La guerra en México no responde a una “estrategia”. La guerra en México tiene matices políticos inexorables. Por eso la clase política insiste en que se debe evitar “la politización de la estrategia”: que no se cuestione, que no se discuta, que no se advierta el sesgo político inmanente. El gobierno teme que la gente descubra los propósitos no confesados de la cruzada anti-narco: a saber, que la finalidad de la guerra es anular el cambio social, político; que la misión del militarismo es conservar, por la vía de la vigilancia, el control, la violencia, las antiguas estructuras de poder, aún vigentes.
No es la narcoguerra per se la que cancela el cambio, ni el terror que la guerra engendra (aunque sin duda es un factor socialmente paralizador). La suspensión del cambio al que aludimos, viene como consecuencia de las políticas que el Estado instrumenta –el militarismo, la seguridad nacional– para “combatir” ese “enemigo doméstico (el narco)” cuya existencia aquí no se pone en cuestión, pero cuya realidad es tan sólo comparable a la de los Reyes Magos (es decir, parcialmente, o acaso predominantemente artificial). Esto es, la narcoguerra en México responde directamente a un proyecto de clase (no de Nación); pende de una excusa, un pretexto –el narco o la delincuencia–, para imponer una agenda económica, política, en detrimento de las demandas históricas de la sociedad; una sociedad –la mexicana– tristemente habituada a la tradición canallesca e impositiva de la clase gobernante.

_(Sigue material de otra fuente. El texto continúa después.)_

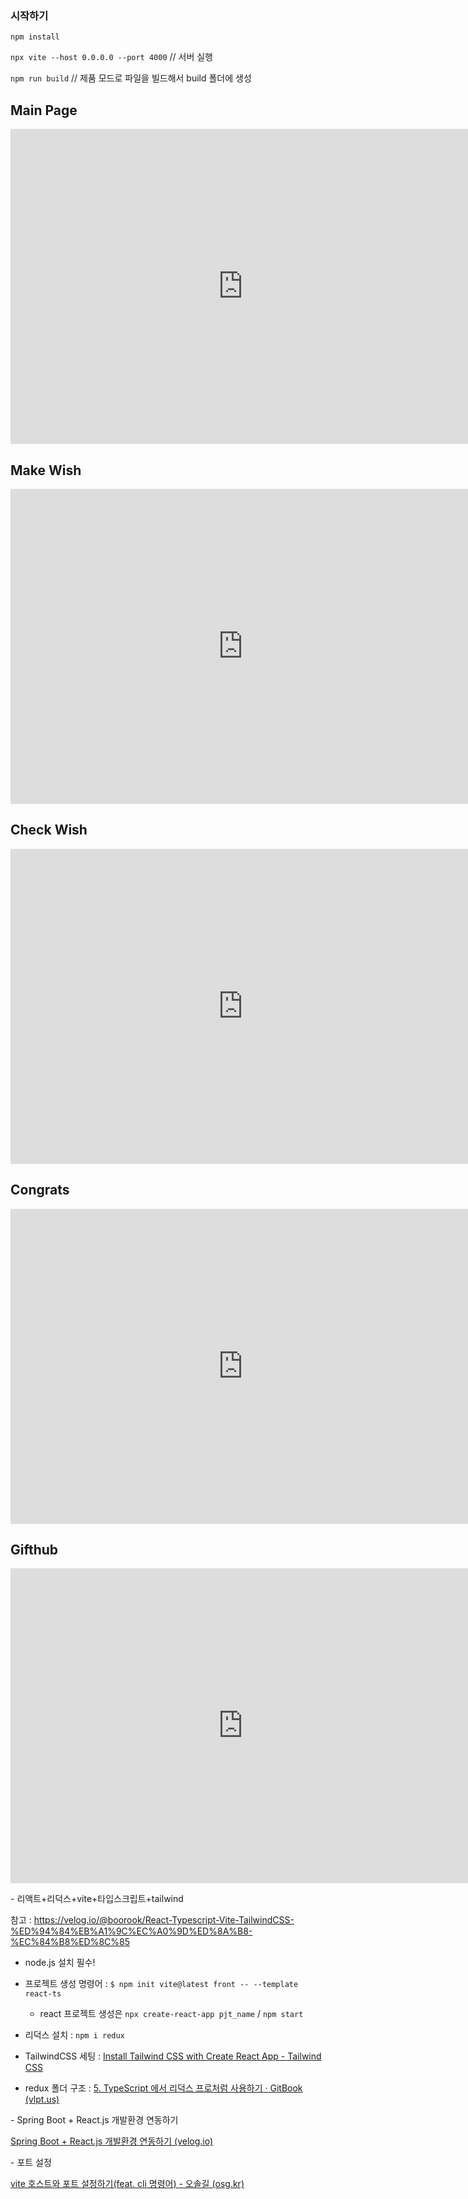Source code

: ### 시작하기

`npm install`

`npx vite --host 0.0.0.0 --port 4000` // 서버 실행

`npm run build` // 제품 모드로 파일을 빌드해서 build 폴더에 생성  


## Main Page
<iframe src="https://www.veed.io/embed/5f41da19-226e-446d-bb98-3b81e182a468" width="744" height="504" frameborder="0" title="msedge_YmgBCuoEYk" webkitallowfullscreen mozallowfullscreen allowfullscreen></iframe>

## Make Wish
<iframe src="https://www.veed.io/embed/5f41da19-226e-446d-bb98-3b81e182a468" width="744" height="504" frameborder="0" title="msedge_YmgBCuoEYk" webkitallowfullscreen mozallowfullscreen allowfullscreen></iframe>

## Check Wish
<iframe src="https://www.veed.io/embed/5f41da19-226e-446d-bb98-3b81e182a468" width="744" height="504" frameborder="0" title="msedge_YmgBCuoEYk" webkitallowfullscreen mozallowfullscreen allowfullscreen></iframe>

## Congrats
<iframe src="https://www.veed.io/embed/5f41da19-226e-446d-bb98-3b81e182a468" width="744" height="504" frameborder="0" title="msedge_YmgBCuoEYk" webkitallowfullscreen mozallowfullscreen allowfullscreen></iframe>

## Gifthub
<iframe src="https://www.veed.io/embed/5f41da19-226e-446d-bb98-3b81e182a468" width="744" height="504" frameborder="0" title="msedge_YmgBCuoEYk" webkitallowfullscreen mozallowfullscreen allowfullscreen></iframe>










\- 리액트+리덕스+vite+타입스크립트+tailwind

참고 : https://velog.io/@boorook/React-Typescript-Vite-TailwindCSS-%ED%94%84%EB%A1%9C%EC%A0%9D%ED%8A%B8-%EC%84%B8%ED%8C%85

- node.js 설치 필수!
- 프로젝트 생성 명령어 : `$ npm init vite@latest front -- --template react-ts` 
  - react 프로젝트 생성은 `npx create-react-app pjt_name` / `npm start`
- 리덕스 설치 : `npm i redux`

- TailwindCSS 세팅 : [Install Tailwind CSS with Create React App - Tailwind CSS](https://tailwindcss.com/docs/guides/create-react-app)



- redux 폴더 구조 : [5. TypeScript 에서 리덕스 프로처럼 사용하기 · GitBook (vlpt.us)](https://react.vlpt.us/using-typescript/05-ts-redux.html)





\- Spring Boot + React.js 개발환경 연동하기

[Spring Boot + React.js 개발환경 연동하기 (velog.io)](https://velog.io/@u-nij/Spring-Boot-React.js-개발환경-세팅)



\- 포트 설정

[vite 호스트와 포트 설정하기(feat. cli 명령어) - 오솔길 (osg.kr)](https://osg.kr/archives/648)
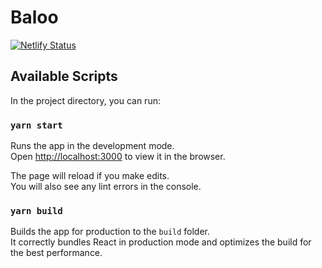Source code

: # Baloo
[![Netlify Status](https://api.netlify.com/api/v1/badges/1e591a42-3480-4c45-ad50-775baff801c1/deploy-status)](https://app.netlify.com/sites/baloo/deploys)

## Available Scripts

In the project directory, you can run:

### `yarn start`

Runs the app in the development mode.\
Open [http://localhost:3000](http://localhost:3000) to view it in the browser.

The page will reload if you make edits.\
You will also see any lint errors in the console.

### `yarn build`

Builds the app for production to the `build` folder.\
It correctly bundles React in production mode and optimizes the build for the best performance.
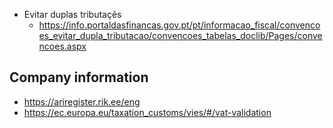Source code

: - Evitar duplas tributaçẽs
  - https://info.portaldasfinancas.gov.pt/pt/informacao_fiscal/convencoes_evitar_dupla_tributacao/convencoes_tabelas_doclib/Pages/convencoes.aspx

## Company information

- https://ariregister.rik.ee/eng
- https://ec.europa.eu/taxation_customs/vies/#/vat-validation
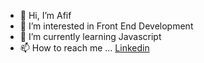 - 👋 Hi, I’m Afif
- 👀 I’m interested in Front End Development 
- 🌱 I’m currently learning Javascript
- 📫 How to reach me ...
<a href="https://www.linkedin.com/in/afieif/" target="new">Linkedin</a>
<!---
AFIEIF/AFIEIF is a ✨ special ✨ repository because its `README.md` (this file) appears on your GitHub profile.
You can click the Preview link to take a look at your changes.
--->
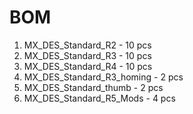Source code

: # BOM

1. MX_DES_Standard_R2   - 10 pcs
2. MX_DES_Standard_R3   - 10 pcs
3. MX_DES_Standard_R4   - 10 pcs
4. MX_DES_Standard_R3_homing   - 2 pcs
5. MX_DES_Standard_thumb   - 2 pcs
6. MX_DES_Standard_R5_Mods   - 4 pcs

Michel Foucault escribe, en relación con este aspecto: “La delincuencia es un instrumento para administrar y explotar los ilegalismos”. En esta misma tesitura, Javier Sicilia también escribe: “Detrás de la moral puritana contra las drogas, lo que en realidad se encubre es la construcción de una guerra que permite administrar el conflicto para maximizar capitales. ¿Quiénes ganan? Los negocios contraproductivos [los ilegalismos institucionales]: los bancos que lavan dinero, la industria armamentista, los administradores de cárceles, las mafias, las Fuerzas Armadas, los laboratorios de producción de drogas, las policías y los funcionarios corruptos [aquí Javier incurre en un pleonasmo]”.
Con el propósito de dar sustentabilidad ideológica al ilegalismo rampante de las elites (clase empresarial y política), el Estado a menudo excusa las políticas que adopta alegando obligatoriedad en sus acciones: en México se pretexta la militarización en razón de la proliferación del crimen organizado. Este argumento se adereza con una serie de consignas ideológicas. Por ejemplo, aducir que la “estrategia” –el militarismo– tiene como objeto evitar que la droga llegue a manos de los más jóvenes. Empero, casual o coincidentemente, el consumo de cocaína y otras drogas se ha duplicado en años recientes, especialmente entre la franja de jóvenes que va de los 12 a los 17 años (OEA). Según cifras oficiales de la Secretaría de Salud, la tendencia al alza en el consumo de cocaína alcanza actualmente los 2.4 millones de personas (MILENIO).
De lo anterior se infiere que los objetivos declarados constituyen tan sólo un telón cuyo propósito es ocultar a la sociedad los objetivos reales, apreciablemente inconfesables. Y estos objetivos reales, que yacen en el fondo de una guerra que más que estrategia refiere a una política de Estado, si fueren revelados, desenmascararían el carácter profundamente arbitrario, leonino, del Estado mexicano. Huelga decir que son estos intereses sectoriales, y no el tema de la salud y/o seguridad públicas, lo que explica el fenómeno del militarismo en México y la incalificable violencia que engendra. Walter Benjamin alude a esta fórmula sin matices ideológicos: “El militarismo es la obligación del empleo universal de la violencia como medio para los fines del Estado”.